[Dataset excerpt]
>>>

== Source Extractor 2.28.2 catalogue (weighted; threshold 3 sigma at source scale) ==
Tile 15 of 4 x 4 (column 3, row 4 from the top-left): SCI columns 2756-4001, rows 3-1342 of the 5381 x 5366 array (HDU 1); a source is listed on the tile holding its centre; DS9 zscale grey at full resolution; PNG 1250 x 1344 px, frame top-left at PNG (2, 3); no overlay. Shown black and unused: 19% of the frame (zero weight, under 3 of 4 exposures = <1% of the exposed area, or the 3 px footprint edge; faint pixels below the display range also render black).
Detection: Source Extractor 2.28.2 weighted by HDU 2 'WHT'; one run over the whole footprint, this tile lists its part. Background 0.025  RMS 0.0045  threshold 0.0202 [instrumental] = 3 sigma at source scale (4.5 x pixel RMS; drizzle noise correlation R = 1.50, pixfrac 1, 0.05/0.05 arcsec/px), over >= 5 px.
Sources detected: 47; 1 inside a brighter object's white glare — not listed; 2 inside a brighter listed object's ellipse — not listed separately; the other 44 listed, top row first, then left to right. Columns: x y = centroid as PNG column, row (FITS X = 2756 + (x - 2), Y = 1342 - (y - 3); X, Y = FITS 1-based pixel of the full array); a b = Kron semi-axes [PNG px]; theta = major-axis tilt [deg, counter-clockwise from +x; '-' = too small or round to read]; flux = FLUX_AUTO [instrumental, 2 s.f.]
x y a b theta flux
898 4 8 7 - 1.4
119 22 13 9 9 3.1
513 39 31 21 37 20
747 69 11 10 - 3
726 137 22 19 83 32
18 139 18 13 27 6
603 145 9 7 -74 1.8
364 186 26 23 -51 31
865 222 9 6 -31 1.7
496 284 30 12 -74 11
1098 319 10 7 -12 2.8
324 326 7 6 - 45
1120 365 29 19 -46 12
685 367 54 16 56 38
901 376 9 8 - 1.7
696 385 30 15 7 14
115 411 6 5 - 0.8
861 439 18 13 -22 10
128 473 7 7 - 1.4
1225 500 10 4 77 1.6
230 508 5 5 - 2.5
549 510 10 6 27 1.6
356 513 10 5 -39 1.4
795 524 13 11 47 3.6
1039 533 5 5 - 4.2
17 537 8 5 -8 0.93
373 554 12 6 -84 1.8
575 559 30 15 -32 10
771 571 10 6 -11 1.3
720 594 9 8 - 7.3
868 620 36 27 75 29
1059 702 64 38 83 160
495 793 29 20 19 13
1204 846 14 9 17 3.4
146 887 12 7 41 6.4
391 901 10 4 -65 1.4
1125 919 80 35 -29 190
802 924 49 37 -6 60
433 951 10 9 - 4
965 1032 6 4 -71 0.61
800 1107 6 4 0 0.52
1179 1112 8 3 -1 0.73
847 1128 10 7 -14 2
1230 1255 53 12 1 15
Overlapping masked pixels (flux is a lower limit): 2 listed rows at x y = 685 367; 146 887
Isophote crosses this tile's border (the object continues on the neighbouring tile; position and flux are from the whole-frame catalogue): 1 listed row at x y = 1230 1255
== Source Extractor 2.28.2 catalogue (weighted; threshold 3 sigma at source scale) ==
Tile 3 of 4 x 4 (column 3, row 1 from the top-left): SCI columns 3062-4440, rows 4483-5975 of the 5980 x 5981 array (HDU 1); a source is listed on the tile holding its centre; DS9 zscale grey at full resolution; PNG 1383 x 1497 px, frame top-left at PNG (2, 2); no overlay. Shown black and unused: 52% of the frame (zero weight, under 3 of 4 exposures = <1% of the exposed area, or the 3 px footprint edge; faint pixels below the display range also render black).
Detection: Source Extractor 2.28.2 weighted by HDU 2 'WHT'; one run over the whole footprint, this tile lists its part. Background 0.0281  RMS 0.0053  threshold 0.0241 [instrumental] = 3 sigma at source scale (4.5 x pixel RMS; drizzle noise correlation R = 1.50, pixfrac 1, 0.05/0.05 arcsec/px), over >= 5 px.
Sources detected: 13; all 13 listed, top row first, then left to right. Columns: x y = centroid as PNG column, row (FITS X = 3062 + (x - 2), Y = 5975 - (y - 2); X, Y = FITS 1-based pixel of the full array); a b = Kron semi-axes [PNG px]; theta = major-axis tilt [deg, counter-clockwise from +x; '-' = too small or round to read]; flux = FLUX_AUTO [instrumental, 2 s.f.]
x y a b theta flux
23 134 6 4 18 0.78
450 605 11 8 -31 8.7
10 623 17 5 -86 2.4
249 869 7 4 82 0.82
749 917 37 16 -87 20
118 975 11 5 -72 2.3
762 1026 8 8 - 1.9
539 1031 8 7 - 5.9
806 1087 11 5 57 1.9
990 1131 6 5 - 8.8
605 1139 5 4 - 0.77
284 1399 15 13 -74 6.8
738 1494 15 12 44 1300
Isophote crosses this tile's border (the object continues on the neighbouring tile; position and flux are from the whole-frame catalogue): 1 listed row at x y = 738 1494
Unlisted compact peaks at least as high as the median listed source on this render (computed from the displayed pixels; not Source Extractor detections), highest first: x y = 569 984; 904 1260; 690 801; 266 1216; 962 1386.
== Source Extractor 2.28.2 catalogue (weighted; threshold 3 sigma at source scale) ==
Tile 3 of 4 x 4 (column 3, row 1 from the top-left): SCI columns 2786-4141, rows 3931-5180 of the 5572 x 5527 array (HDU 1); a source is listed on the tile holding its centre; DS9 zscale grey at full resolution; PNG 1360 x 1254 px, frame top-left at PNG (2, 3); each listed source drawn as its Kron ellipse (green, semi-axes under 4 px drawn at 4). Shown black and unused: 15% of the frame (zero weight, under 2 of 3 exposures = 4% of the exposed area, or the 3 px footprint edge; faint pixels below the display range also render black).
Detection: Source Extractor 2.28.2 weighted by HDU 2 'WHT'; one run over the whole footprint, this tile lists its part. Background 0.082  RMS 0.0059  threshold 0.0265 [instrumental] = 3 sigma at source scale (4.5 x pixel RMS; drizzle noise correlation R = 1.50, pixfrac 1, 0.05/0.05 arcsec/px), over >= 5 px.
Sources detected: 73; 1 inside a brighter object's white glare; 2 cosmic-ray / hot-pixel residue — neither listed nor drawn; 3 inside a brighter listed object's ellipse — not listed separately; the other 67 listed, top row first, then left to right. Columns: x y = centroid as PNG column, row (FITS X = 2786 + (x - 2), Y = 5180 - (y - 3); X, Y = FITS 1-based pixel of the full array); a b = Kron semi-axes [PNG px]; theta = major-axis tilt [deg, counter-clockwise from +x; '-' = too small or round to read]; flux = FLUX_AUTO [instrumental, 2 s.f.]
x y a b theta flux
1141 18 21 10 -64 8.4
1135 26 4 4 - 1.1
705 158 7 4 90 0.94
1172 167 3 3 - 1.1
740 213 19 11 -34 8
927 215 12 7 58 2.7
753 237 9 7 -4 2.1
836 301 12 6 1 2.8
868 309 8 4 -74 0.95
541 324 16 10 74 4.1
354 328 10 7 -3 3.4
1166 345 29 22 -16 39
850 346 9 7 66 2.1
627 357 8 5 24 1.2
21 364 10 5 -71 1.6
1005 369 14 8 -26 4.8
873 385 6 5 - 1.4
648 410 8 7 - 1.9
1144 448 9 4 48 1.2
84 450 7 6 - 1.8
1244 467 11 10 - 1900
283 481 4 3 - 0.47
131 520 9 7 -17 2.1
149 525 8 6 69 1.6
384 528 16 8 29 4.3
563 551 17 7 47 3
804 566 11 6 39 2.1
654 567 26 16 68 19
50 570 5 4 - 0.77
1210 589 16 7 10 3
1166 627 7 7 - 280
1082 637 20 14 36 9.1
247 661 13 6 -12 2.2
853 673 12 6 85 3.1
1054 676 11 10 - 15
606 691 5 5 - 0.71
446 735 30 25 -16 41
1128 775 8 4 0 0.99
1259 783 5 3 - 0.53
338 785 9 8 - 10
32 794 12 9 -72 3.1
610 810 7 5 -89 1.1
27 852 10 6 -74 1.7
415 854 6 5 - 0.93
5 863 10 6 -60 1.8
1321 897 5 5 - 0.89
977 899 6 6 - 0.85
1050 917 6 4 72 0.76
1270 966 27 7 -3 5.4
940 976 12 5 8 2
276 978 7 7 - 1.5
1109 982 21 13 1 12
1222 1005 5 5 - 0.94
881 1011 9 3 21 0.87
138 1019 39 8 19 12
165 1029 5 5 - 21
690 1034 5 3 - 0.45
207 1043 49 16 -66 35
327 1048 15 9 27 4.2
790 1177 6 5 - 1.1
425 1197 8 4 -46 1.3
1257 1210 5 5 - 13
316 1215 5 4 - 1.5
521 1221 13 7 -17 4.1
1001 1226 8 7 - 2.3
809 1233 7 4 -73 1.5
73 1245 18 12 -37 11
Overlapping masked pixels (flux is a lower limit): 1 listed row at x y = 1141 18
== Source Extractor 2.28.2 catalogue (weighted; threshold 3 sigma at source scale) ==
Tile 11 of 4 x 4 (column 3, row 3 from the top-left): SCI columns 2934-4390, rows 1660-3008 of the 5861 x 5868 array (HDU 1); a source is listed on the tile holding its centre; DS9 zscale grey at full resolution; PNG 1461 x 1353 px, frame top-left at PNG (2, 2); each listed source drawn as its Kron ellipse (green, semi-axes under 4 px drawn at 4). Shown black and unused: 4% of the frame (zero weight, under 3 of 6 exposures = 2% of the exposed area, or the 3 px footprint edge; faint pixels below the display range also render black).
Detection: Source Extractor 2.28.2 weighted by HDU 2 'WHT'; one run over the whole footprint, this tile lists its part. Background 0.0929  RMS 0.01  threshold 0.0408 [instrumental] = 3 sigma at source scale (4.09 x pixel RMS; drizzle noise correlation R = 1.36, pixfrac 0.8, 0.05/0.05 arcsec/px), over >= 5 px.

<<<

[The exercise] Copy out every line of the items above that contains the word "crosses".

[The reply]
Isophote crosses this tile's border (the object continues on the neighbouring tile; position and flux are from the whole-frame catalogue): 1 listed row at x y = 1230 1255
Isophote crosses this tile's border (the object continues on the neighbouring tile; position and flux are from the whole-frame catalogue): 1 listed row at x y = 738 1494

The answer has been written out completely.